Rasputin, il Tripiede
Nelle mani di Rasputin passavano centinaia di cazzi e di rubli che egli indiscriminatamente distribuiva ai postulanti; richieste di denaro, di occupazione, e anche di penetrazioni multiple giungevano a Rasputin che, in quanto creditore presso personaggi dell’alta società, le faceva andare nella maggioranza a buon fine. Il resto dell’enorme quantità di denaro era spesa, come attestano i numerosi verbali di polizia, in locali notturni e in incontri ai bagni pubblici con donne di ogni classe ed età: numerose sono le leggende circa la sua insaziabile libidine; la stampa pubblicava in continuazione scabrosi racconti di fantasia sulle sue leggendarie notti; ciò accrebbe le dicerie non solo su una sua presunta super dotazione, quanto su una improbabile e sempre smentita relazione con la sovrana. La sua morte fu romanzesca come la sua vita. Fu avvelenato con il cianuro durante una cena a casa di Brodomiro Jusopov, ma dato che incredibilmente resisteva al potentissimo veleno i congiurati decisero di sparargli. Nonostante fosse stato abbondantemente avvelenato e colpito al cuore, Rasputin si riebbe, raggiunse la porta e provò a fuggire, ma fu raggiunto e finito a bastonate. Il suo cadavere fu gettato nel canale Fontanka, riemergendo due giorni dopo; secondo l’esito dell’autopsia (eseguita la notte del 20 dicembre, effettuata dal professor Kosorotov), ancora più incredibilmente, il corpo non presentava tracce del veleno, dando luogo a dispute tra gli storici circa l’effettiva modalità di eliminazione.
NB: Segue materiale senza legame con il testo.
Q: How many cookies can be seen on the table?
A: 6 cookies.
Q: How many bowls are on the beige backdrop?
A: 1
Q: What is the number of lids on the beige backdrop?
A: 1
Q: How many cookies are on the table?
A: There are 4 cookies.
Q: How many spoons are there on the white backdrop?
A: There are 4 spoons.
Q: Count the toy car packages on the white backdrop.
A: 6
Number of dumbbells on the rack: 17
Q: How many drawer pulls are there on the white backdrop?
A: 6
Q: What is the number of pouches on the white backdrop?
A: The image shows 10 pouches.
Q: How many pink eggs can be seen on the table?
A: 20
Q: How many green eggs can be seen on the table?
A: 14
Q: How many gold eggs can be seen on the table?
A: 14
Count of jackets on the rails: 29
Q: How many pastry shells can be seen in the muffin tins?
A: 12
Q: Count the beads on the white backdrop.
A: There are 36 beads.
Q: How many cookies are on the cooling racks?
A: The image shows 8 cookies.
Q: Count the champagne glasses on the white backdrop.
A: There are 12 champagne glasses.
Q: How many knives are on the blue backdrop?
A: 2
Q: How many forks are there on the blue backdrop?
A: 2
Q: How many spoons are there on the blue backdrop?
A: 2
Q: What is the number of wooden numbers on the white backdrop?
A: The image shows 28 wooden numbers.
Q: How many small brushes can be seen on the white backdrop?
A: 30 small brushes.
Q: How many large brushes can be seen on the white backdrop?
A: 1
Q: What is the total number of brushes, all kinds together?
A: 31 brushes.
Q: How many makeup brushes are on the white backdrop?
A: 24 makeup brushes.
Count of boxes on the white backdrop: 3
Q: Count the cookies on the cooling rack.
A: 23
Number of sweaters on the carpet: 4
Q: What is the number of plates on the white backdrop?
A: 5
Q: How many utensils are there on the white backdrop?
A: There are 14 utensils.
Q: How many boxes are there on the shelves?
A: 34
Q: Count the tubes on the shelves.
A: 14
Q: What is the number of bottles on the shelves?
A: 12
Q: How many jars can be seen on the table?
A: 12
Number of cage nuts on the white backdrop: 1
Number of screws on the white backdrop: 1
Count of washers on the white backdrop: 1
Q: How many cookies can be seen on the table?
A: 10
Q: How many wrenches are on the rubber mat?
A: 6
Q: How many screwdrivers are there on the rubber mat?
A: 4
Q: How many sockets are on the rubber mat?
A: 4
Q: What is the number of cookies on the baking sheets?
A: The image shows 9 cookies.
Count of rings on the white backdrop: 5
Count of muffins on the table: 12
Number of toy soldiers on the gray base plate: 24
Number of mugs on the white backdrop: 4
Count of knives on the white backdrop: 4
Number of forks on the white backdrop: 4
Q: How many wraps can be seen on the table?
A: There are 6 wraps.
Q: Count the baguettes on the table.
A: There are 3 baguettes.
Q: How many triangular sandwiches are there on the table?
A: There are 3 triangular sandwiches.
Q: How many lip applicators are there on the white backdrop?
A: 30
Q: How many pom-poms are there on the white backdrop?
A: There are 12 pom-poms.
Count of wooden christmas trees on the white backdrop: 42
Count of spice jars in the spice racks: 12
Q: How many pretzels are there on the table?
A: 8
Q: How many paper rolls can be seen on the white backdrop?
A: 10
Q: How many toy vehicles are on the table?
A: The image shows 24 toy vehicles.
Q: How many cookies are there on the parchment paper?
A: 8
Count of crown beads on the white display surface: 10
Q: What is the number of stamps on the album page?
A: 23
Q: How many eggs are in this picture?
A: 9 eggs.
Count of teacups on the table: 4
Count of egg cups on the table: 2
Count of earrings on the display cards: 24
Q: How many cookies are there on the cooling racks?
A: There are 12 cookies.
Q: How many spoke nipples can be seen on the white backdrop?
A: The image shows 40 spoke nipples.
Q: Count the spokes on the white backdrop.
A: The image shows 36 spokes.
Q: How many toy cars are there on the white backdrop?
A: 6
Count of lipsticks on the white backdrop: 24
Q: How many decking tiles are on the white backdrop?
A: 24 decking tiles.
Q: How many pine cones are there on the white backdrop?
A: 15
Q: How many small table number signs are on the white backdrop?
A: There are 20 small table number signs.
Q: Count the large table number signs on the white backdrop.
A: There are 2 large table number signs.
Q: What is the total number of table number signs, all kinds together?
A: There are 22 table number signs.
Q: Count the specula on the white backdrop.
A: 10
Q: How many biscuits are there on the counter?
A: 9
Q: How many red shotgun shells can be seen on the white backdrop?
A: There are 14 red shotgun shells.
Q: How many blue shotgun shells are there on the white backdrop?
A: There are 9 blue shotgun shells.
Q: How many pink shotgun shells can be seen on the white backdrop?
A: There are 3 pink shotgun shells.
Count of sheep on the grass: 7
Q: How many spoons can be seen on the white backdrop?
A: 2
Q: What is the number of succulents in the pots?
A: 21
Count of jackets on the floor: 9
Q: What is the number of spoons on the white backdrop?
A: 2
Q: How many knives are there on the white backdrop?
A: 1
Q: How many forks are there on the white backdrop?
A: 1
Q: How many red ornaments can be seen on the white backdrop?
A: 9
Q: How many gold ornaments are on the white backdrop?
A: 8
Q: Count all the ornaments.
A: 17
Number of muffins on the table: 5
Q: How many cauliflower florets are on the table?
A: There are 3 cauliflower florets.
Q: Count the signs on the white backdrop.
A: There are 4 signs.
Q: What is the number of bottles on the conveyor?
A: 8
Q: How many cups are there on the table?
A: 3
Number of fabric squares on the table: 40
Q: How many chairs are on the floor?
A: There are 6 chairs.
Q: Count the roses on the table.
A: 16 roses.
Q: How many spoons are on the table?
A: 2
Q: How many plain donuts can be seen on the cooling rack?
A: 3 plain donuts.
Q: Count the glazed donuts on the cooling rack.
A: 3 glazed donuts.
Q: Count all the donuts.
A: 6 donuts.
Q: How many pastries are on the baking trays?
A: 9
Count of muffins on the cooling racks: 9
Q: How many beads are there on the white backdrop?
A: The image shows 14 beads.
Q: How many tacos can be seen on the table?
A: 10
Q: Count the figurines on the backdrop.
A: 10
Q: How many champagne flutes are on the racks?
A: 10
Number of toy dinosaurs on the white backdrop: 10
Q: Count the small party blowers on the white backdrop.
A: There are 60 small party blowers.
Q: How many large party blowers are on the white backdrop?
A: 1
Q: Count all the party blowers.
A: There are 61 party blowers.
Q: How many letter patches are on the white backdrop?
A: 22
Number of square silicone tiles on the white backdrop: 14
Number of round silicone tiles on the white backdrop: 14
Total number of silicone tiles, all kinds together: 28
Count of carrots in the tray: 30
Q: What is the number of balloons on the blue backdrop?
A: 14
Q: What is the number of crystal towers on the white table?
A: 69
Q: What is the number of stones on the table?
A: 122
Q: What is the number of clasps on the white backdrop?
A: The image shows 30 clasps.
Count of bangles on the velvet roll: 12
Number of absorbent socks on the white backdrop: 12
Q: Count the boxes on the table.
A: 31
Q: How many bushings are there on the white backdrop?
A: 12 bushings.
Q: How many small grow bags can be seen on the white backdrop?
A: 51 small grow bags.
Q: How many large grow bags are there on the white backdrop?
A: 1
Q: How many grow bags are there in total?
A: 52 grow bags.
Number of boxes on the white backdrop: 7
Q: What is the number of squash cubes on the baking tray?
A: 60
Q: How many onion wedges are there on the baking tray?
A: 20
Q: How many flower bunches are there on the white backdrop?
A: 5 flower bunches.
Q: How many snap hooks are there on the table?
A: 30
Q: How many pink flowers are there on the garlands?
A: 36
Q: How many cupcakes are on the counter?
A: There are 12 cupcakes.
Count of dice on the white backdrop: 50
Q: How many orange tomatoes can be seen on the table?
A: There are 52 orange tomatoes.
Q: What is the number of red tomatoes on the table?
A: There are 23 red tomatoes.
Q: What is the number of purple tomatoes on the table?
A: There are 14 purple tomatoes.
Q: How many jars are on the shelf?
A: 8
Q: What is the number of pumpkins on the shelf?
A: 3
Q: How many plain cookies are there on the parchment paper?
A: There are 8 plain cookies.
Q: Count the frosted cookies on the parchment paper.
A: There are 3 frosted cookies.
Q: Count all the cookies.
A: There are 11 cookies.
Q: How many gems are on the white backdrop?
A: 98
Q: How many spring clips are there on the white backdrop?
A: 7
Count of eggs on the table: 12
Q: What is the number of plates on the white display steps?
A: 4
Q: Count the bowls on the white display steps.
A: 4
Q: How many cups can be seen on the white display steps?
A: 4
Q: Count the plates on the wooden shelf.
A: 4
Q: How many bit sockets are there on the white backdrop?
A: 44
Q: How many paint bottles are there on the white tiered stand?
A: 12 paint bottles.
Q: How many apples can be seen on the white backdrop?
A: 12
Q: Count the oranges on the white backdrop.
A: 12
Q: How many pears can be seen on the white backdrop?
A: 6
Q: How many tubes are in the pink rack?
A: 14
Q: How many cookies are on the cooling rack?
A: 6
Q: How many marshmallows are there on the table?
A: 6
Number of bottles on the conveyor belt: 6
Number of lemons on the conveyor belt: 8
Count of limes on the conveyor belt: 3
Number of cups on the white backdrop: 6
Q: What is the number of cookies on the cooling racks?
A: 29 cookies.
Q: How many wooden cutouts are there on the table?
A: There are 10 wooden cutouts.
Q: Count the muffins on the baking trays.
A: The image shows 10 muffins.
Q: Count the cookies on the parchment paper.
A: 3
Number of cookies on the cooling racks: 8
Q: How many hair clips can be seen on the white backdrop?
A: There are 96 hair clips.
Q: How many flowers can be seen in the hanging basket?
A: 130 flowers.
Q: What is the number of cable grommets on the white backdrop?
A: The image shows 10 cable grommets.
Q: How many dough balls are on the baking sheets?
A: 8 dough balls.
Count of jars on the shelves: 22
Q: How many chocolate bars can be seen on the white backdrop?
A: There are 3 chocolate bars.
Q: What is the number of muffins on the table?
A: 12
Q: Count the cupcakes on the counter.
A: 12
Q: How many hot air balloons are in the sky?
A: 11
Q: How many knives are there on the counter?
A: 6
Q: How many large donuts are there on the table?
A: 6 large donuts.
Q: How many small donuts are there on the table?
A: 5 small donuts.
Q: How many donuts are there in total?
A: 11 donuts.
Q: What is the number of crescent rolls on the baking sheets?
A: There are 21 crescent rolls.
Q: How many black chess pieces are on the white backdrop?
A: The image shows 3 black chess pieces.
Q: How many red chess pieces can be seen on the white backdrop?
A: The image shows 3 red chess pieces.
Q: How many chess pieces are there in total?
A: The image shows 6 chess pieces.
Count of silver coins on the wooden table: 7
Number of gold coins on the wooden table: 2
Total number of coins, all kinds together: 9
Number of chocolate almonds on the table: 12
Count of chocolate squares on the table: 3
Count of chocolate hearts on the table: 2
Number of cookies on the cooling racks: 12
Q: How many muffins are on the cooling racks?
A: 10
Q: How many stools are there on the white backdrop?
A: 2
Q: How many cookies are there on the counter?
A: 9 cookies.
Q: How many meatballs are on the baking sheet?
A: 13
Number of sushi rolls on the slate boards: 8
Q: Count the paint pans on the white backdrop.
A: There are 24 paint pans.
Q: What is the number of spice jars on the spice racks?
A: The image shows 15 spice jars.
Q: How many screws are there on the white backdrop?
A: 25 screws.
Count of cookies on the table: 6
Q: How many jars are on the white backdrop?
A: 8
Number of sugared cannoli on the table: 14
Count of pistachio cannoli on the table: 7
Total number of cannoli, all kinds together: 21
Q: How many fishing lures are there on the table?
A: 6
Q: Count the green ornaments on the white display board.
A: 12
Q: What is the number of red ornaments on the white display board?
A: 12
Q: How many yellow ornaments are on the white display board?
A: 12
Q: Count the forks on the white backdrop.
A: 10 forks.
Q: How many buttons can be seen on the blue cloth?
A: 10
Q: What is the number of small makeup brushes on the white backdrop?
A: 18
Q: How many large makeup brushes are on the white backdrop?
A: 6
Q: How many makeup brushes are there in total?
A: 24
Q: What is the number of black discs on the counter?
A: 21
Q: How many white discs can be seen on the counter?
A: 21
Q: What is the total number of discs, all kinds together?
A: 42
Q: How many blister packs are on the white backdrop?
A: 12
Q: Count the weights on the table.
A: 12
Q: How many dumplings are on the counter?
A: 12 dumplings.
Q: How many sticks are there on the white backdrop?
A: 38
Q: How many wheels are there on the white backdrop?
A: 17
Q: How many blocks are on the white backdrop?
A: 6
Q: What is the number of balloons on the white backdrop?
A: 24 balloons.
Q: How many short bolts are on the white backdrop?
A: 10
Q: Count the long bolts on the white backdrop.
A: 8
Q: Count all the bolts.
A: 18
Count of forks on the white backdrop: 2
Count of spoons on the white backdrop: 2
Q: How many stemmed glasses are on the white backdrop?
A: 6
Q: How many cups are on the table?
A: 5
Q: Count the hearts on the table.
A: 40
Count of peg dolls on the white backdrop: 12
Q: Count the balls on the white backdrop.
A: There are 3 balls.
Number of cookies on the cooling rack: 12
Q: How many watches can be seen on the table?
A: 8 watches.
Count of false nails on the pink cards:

Da considerare che fu riscontrata acqua nei polmoni, quindi nonostante il veleno, i colpi di pistola e le bastonate, Rasputin fu gettato nell’acqua ancora vivo, dimostrando una inaspettata e sorprendente vitalità. Rasputin, quindi, fu sepolto, ma il suo corpo venne poi dissotterrato e bruciato ai bordi di una strada. Infine gli fu tagliato il membro e conservato con cupidigia in un cestino da pic-nic.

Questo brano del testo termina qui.